Relations between the three institutions have been fractious over the past two years, owing to stand-offs over public spending and funding for NOC.
Ties have been tense between central bank governor Sadiq al-Kabir Sadiq and Government of National Accord (GNA) head Fayez Seraj over monetary policy and fiscal reform, although the bank said last month an economic and financial plan had been agreed on.
“The meeting dealt with the financial arrangements to provide funding to the National Oil Corporation so as to be able to raise production and carry out its tasks and responsibilities in production, exploration, refining and transport of crude oil and petroleum products,” the GNA said.

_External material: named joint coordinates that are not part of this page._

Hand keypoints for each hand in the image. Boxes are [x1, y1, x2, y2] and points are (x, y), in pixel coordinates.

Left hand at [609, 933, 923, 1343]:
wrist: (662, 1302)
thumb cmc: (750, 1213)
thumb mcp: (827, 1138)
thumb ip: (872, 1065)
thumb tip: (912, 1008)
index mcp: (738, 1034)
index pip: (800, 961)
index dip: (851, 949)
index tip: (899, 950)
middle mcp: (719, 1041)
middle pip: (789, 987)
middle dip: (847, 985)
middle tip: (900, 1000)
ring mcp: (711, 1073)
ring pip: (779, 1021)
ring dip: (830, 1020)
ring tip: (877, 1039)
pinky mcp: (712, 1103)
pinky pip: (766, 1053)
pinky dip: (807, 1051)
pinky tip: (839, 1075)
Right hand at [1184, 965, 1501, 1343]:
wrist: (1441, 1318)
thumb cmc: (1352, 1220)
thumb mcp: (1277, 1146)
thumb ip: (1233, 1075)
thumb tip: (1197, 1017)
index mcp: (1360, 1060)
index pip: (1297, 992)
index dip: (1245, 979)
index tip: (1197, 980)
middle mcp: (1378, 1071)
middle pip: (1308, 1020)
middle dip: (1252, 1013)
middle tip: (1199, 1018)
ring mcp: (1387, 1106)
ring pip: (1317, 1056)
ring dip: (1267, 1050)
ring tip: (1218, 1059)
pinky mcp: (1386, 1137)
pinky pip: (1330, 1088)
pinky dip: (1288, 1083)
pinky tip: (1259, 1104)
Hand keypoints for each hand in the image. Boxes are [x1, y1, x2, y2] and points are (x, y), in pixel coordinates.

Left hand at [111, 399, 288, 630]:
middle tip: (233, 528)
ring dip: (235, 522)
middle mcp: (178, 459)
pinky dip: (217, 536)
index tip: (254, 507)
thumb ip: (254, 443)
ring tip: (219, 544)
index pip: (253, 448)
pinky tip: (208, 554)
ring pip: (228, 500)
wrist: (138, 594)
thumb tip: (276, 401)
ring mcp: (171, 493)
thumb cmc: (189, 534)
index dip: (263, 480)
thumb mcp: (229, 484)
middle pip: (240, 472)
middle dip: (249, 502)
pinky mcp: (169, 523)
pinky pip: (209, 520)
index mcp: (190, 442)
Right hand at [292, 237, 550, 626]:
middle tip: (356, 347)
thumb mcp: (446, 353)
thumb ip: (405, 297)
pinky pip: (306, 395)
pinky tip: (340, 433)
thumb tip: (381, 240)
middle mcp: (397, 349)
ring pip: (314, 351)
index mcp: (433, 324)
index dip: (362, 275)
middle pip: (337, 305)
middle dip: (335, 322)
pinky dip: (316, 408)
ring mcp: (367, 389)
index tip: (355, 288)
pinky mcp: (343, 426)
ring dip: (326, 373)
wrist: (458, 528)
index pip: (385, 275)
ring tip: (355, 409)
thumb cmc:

It added that rising oil output would help “reduce the deficit and help the Central Bank of Libya to take monetary policies to deal with the liquidity crisis and support the Libyan dinar, and stimulate the national economy”.
Libya earns almost all its income from oil production, which has risen about fourfold over the past 18 months to one million barrels per day. Despite the rise in production, Libya is still running a heavy deficit and the NOC has complained in the past that it has only received a fraction of its budget.
Citizens have struggled with inflation, which has risen to more than 30 percent as the Libyan dinar has steadily lost value on the parallel market.
Economic policy has also been obstructed by divisions between rival factions based in Tripoli and eastern Libya.